Commissioner Of Central Tax v. Medgenome Labs Ltd.
2023-03-14
C.M.POONACHA, P.S.DINESH KUMAR
body2023
DigiLaw.ai
JUDGMENT : (P.S. Dinesh Kumar, J.) This appeal by the Revenue, directed against the order dated April 01, 2022 in final order No. 20145 to 20155/2022 passed by CESTAT Customs, Excise and Service Tax Appellate Tribunal, Bangalore has been filed to consider following questions of law: i) Whether in the facts and circumstances of the case, the Tribunal was right in holding that the activity undertaken by the Respondent can be considered as 'export of service' under the provisions of the Finance Act, 1994? ii) Whether in the facts and circumstances of the case, the Tribunal was right in holding that Rule 3 of the Place of Provision of Services Rules, 2012 is applicable to the activity undertaken by the Respondent? iii) Whether in the facts and circumstances of the case, the Tribunal was right in rejecting the Appeal filed by the Appellant? 2. Heard Smt. Preetha, learned Advocate for the Revenue and Shri. Prasad Paranjape, learned Advocate for the assessee. 3. Briefly stated the facts of the case are, assessee is a private limited company registered under the Finance Act, 1994. It is engaged in providing clinical genomic solutions. Various Pharmaceutical Companies approach assessee for analysis and identification of genetic patterns of a disease/ailment. It has set up laboratories to perform these functions and procures samples as per specific requirements for the purpose of test and analysis from hospitals and research centres. The reports are sent to the clients electronically. Assessee pays the service tax when such services are rendered to clients situated in India, when the services are rendered to clients abroad, assessee treats such services as export and does not pay service tax. 4. A show cause notice dated October 18, 2019 was issued to assessee proposing to deny benefits of export of services and a demand of Rs.17,71,79,316/- was raised. The Commissioner of Central Tax passed an OIO Order-in-Original confirming the demand and denied the benefit of export of services holding that the said services are within the taxable territory of India in terms of Rule 4 of Place of Provision of Service Rules, 2012. Hereinafter referred as "PoPS Rules" On appeal, CESTAT allowed assessee's appeal holding that place of provision of service is clearly outside India and assessee has satisfied the conditions required for treating the service as export of service. Feeling aggrieved, Revenue has preferred this appeal. 5.
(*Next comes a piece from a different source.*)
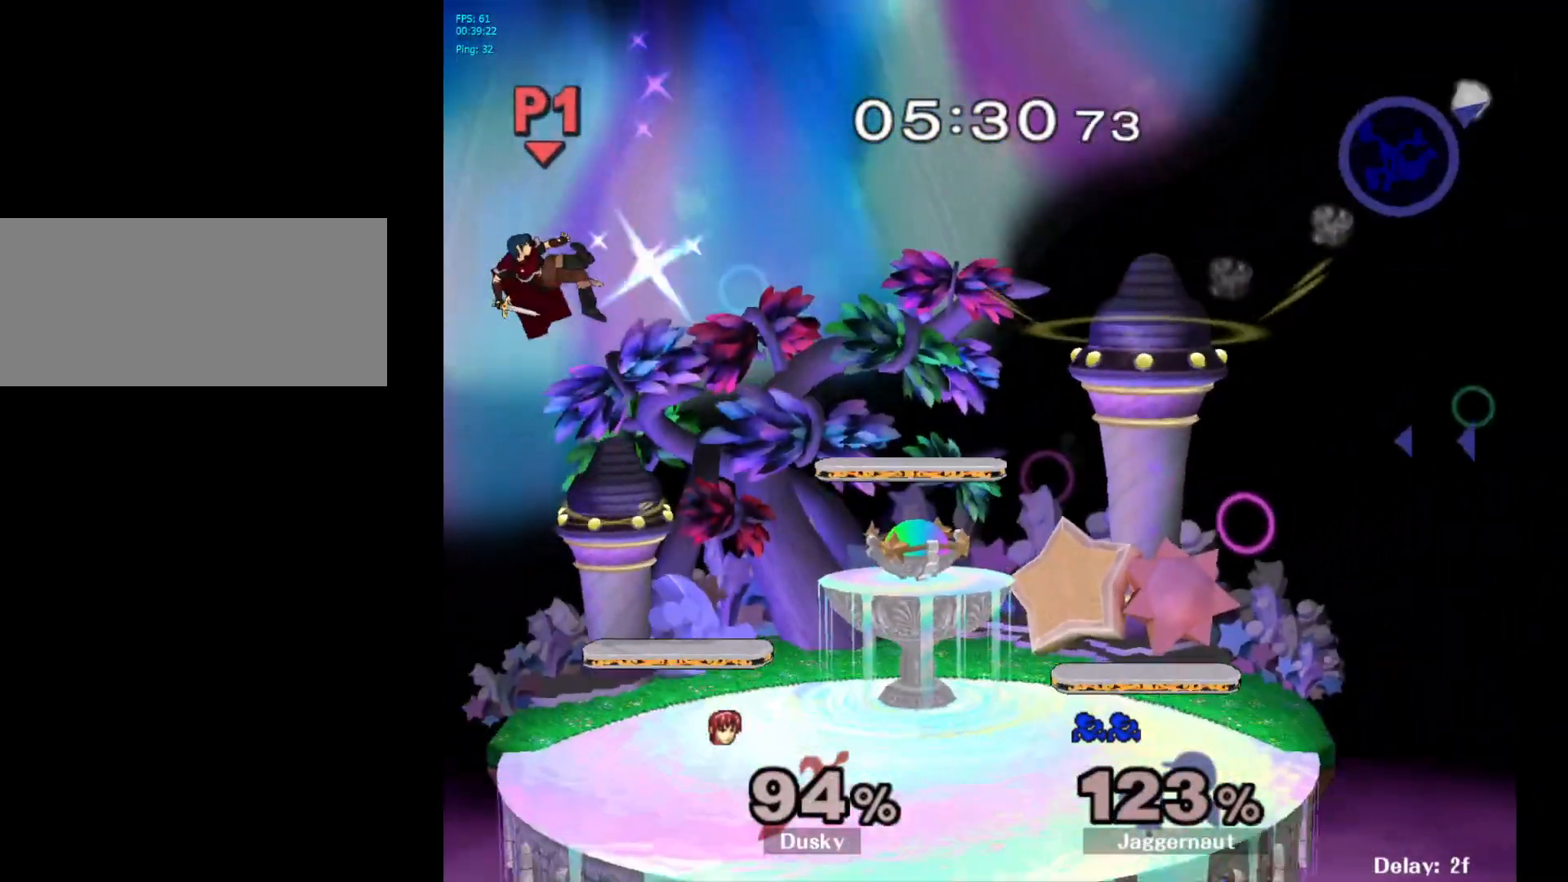
{"buttons": ["Y"], "left_stick": "left", "right_stick": "center", "events": [[250, "Y", "down"], [367, "Y", "up"], [417, "Y", "down"]]}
Hereinafter referred as "PoPS Rules" On appeal, CESTAT allowed assessee's appeal holding that place of provision of service is clearly outside India and assessee has satisfied the conditions required for treating the service as export of service. Feeling aggrieved, Revenue has preferred this appeal. 5. Smt. Preetha, for the Revenue, praying to allow the appeal submitted that: assessee receives samples from hospitals and research centres within India; PoPS Rules, provides that generally place of provision shall be the location of the service recipient, and if recipient is not available, then the place of provision will be that of the service provider; Rule 4(a) of the PoPS Rules provides that the place of provision of service shall be the location where the services are actually performed, where the services are provided in respect of goods that are required to be made physically available by the recipient to the provider; assessee conducts the tests in laboratories situated within India; 'Scientific testing and analysis services' cannot be treated as 'export' as per Rule 6A of the Service Tax Rules, 1994. 6. Opposing the appeal, Shri.Prasad Paranjape, for the Assessee submitted that the services provided by the assessee fulfill all the conditions mentioned under Rule 6A of the Service Tax Rules, 1994 read with Rule 3 of the PoPS Rules. 7. We have carefully considered the rival contentions and perused the records. 8. Undisputed fact of the case is, payment of services received by assessee from foreign clients as a service provider is convertible foreign exchange. 9. One of the main contentions of the Revenue, that Rule 4(a) of the PoPS Rules will apply to assessee is untenable because, the Rule requires goods to be made physically available to the recipient by the provider. In the present case, no goods have been made physically available from the recipient to the provider. 10. Rule 6A of the Service Tax Rules specifies the conditions to be satisfied for treating a service provided as export of service. The CESTAT has rightly recorded that assessee has clearly satisfied the conditions required for treating the service as export of service. 11. In our view, the services provided by the assessee is an export of service under Rule 6A of the Service Tax Rules, and thus cannot be chargeable to service tax. 12. Hence, the following: ORDER (a) Appeal is dismissed.
11. In our view, the services provided by the assessee is an export of service under Rule 6A of the Service Tax Rules, and thus cannot be chargeable to service tax. 12. Hence, the following: ORDER (a) Appeal is dismissed. (b) Final order No. 20145 to 20155/2022 dated April 01, 2022 passed by CESTAT, Bangalore is confirmed.